24 Kasım 2015 Öğretmenler Günüydü. 93 yaşındaki böbrek yetmezliği takibinde olan babamın Ankara Dışkapı SSK hastanesindeki kan ve idrar sonuçlarını doktoruna göstermek üzere sıra aldım bekliyordum. Polikliniklerin olduğu "F" bölümünün üst katındaki daracık koridorlarına serpiştirilmiş poliklinik odalarının önlerinde muayene olmak ya da sonuç göstermek üzere bekleyen bir hayli hasta ve hasta yakını kalabalığı vardı. İki poliklinik odası arasındaki duvar boşluğuna asılmış plazma tv'de alt yazıda "Aidiyeti belli olmayan uçağa müdahele edilmiştir." şeklinde geçen haber gözüme ilişti. Kendi kendime "eyvah" dedim, "bir terslik var."  Yanımda bankta oturan ve benim gibi sıra bekleyen hastaya, "Uçak mı düşürülmüş?" diye sordum. O da "Evet milliyeti belli olmayan bir uçak düşürülmüş, ben de alt yazıda geçen haberden okudum." Dedi. Ben artık poliklinik odası üzerindeki hasta takip ekranından gözümü sağ taraftaki plazma tv'ye çevirdim.
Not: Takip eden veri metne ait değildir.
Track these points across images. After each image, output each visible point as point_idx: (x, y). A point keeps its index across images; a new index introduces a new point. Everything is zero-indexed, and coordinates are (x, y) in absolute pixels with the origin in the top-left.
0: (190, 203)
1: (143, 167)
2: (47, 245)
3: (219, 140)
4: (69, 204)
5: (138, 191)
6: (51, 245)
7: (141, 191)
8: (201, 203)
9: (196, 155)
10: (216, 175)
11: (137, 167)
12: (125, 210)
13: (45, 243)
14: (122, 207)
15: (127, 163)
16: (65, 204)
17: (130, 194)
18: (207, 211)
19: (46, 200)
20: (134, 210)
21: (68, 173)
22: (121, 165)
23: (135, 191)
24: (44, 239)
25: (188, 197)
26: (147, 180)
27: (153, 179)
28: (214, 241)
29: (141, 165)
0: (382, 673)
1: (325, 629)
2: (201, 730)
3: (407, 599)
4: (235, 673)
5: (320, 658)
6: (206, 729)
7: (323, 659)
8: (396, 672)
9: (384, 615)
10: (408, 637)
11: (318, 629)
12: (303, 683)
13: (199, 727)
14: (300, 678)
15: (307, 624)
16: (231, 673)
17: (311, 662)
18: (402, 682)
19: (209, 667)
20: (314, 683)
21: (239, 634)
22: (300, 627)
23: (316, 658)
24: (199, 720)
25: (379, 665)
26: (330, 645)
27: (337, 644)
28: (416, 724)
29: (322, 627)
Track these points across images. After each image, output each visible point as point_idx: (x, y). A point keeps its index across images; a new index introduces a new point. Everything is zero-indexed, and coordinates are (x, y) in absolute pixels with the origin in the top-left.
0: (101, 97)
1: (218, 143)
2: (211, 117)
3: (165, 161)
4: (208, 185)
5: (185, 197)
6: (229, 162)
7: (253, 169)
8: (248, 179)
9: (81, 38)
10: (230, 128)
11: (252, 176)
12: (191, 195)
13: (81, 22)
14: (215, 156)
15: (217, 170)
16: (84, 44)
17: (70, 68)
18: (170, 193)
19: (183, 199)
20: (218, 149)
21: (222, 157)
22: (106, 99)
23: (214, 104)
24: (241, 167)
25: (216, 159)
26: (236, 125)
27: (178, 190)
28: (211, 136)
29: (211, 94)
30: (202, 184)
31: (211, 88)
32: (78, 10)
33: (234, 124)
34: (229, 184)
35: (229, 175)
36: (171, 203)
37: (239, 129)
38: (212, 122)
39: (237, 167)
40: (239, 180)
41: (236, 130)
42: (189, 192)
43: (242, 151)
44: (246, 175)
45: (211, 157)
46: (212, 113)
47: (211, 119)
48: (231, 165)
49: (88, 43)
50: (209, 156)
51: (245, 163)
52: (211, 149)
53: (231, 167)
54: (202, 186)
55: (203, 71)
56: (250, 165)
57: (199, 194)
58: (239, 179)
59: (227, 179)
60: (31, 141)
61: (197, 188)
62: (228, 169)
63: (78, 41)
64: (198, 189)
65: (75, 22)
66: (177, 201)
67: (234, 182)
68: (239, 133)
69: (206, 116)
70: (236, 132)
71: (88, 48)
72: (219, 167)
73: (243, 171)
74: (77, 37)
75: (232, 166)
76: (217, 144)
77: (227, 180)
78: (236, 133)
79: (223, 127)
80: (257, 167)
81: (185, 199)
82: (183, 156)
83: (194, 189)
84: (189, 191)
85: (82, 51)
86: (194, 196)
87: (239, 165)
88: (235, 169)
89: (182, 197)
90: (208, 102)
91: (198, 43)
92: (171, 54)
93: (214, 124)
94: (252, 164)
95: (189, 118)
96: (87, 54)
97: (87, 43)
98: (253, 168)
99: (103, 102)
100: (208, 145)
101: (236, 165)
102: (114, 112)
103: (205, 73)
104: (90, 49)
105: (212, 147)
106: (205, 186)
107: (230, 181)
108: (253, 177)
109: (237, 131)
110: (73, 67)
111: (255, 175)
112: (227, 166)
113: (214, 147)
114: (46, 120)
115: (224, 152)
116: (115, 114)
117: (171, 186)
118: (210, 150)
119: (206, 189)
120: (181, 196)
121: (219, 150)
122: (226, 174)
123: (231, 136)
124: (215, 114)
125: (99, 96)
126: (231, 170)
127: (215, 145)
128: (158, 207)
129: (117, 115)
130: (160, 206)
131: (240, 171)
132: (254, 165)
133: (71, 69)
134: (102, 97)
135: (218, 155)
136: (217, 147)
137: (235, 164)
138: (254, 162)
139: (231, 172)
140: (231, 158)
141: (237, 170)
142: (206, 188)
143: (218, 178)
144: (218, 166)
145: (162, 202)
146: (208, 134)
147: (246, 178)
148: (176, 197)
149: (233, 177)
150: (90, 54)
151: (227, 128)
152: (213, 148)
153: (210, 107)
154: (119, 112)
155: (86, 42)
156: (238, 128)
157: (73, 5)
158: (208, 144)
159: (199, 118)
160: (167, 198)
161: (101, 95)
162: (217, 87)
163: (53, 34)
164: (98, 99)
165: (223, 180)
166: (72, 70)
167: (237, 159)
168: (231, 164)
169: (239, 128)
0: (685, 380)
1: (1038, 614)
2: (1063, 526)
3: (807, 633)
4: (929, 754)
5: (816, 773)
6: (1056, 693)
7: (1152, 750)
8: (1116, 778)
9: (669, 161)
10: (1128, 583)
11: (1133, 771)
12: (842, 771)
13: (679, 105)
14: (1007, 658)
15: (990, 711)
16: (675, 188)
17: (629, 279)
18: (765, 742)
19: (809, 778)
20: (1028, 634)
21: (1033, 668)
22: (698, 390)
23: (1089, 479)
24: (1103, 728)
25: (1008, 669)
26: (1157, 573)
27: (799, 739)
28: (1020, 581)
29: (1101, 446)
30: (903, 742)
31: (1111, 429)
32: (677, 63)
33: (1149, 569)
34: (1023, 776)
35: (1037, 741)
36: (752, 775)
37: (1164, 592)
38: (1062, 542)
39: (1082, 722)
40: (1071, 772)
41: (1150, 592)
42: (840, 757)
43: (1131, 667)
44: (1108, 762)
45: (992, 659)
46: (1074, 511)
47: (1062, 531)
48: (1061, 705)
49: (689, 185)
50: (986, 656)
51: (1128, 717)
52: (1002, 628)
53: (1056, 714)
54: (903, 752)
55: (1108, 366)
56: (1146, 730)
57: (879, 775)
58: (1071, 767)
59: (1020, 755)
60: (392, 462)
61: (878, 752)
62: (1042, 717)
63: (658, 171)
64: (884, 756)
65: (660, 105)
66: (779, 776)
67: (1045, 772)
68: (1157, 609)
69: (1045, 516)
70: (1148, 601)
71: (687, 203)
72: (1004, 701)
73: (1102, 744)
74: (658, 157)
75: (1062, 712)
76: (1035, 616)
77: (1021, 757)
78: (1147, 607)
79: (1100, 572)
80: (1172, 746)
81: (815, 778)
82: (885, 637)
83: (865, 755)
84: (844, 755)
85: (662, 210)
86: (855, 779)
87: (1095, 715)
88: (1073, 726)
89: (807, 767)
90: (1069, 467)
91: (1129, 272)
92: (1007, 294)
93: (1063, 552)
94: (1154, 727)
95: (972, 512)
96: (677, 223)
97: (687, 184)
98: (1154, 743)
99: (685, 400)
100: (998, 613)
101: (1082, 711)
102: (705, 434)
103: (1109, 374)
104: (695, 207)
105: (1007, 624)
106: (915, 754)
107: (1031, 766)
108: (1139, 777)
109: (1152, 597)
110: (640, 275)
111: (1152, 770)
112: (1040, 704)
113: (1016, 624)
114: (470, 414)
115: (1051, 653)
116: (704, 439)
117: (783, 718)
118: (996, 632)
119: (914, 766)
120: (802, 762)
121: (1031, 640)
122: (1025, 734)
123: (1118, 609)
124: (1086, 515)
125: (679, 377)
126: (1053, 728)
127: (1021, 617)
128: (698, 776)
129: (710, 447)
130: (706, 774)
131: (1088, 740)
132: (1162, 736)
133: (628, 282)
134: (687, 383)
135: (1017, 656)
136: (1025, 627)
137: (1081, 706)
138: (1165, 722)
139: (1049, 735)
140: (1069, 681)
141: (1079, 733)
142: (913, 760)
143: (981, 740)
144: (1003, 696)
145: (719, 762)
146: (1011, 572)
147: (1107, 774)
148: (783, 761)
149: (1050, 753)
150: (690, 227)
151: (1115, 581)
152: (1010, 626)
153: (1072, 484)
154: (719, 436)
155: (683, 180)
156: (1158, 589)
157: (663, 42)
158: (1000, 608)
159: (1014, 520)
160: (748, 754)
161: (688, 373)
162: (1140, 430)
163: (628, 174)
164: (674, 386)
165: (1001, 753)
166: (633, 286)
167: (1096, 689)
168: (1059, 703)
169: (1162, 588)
Ana ekranda o an bir başka yayın vardı, uçak düşürülmesi ile ilgili haber yoktu, aidiyeti belli olmayan bir uçağa müdahale edildiğiyle ilgili haber, sadece alt yazıda geçiyordu.

Bundan bir kaç gün önce Ruslar'ın hava sahamızı ihlal ettiğini ve bu konuda uyarıldıkları ile ilgili haberler, hala hafızamda idi. O an, "bunlar yoksa Rusya'ya ait bir uçak falan düşürmüş olmasınlar" diye kendi kendime söylendim. "Eğer böyle bir şey olduysa, işimiz zor!" diye  düşünmekten de kendimi alıkoyamadım. 

Hasta takip ekranında sıra numaram görününce muayene odasına girip doktora sonuçları gösterdim. Doktor: babam için, "sonuçlarında bir anormallik olmadığını, tuzsuz yiyip bol su içmeye devam etmesini" salık verdi. Muayene odasından çıktıktan sonra, tekrar duvardaki plazma tv'ye baktım, ana ekranda uçak düşürülmesi ile ilgili herhangi ayrıntılı bir haber yoktu. Ancak, alt yazıda uçak düşürülmesi ile ilgili haberin detayları geçiyordu.

Hastaneden bir an önce ayrılıp, olayla ilgili haberleri araştırmak üzere hemen duraktan bir dolmuşa bindim ve eve geldim. Evde beni bekleyen babama, bir taraftan sonuçları ile ilgili doktorun dediklerini aktarırken, diğer taraftan da televizyonu açarak; "baba bizimkiler uçak düşürmüş" diye de babama haber yetiştiriyordum.

Ve korkulan olmuştu, Türk uçaklarının hava sahamızı ihlal eden ve aidiyeti belli olmayan bir uçağı uyarılara rağmen, hava sahamızı ihlal etmeye devam ettiği için, düşürdüğü haberini öğrenmemle birlikte, ilerleyen dakikalarda düşürülen uçağın, Rusya'ya ait bir uçak olduğunu da öğrenince ne yalan söyleyeyim, bu işin arkası çok kötü gelir diye de tedirgin olmaya başladım.

24 Kasım 2015 tarihinden bu tarafa uçak krizi ile yatıyor ve uçak krizi ile kalkıyorum. Her şey o kadar açık ve net ki, Rus uçakları bile bile hava sahamızı ihlal etmişlerdir. Çünkü, Türkiye'nin hava sahası ihlalinde çok ciddi bir şekilde angajman kurallarını uygulayacaklarını biliyorlardı. Bu bağlamda bana göre,  Rusya stratejik hedefleri için bir uçağını feda etmiştir.

Hatırlarsanız bu olay öncesi "Oruçlu Tilki" başlıklı bir blog yayınlamıştım ve bloğun son parağrafını da: "Yeni oluşturulacak Türkiye Cumhuriyeti hükümetinden fıkradaki tilki gibi uyanık ve kurnaz olmasını ve kurt gibi de tuzaklara düşmemesini bekliyoruz." şeklinde bağlamıştım.

Ben, bu uçak olayında kurt gibi tuzağa düşürüldük diyorum. Sizin ne düşündüğünüzü de merak etmiyor değilim hani.